◆ Information given:
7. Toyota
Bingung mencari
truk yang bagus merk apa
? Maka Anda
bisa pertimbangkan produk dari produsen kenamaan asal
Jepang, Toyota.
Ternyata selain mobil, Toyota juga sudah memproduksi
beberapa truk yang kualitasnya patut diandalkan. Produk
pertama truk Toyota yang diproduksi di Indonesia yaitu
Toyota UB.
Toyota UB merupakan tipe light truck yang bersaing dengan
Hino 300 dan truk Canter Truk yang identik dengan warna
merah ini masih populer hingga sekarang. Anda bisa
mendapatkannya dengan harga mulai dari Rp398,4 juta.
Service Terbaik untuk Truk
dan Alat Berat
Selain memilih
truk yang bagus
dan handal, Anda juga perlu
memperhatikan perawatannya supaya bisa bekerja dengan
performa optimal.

...

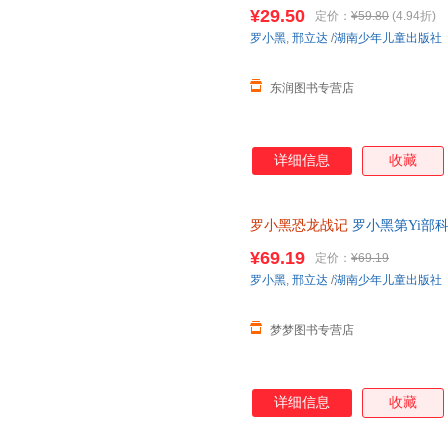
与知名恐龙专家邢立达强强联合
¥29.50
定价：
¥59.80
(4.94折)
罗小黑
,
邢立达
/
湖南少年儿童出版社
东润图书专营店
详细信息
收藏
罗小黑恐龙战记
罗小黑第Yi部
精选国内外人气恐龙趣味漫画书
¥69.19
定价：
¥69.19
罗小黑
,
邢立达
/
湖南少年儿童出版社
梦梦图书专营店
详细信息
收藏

◆ Instructions to follow:
Every line containing the string "bagus" is required; copy each such line from the data.

◆ Exercise result:
truk yang bagus merk apa
truk yang bagus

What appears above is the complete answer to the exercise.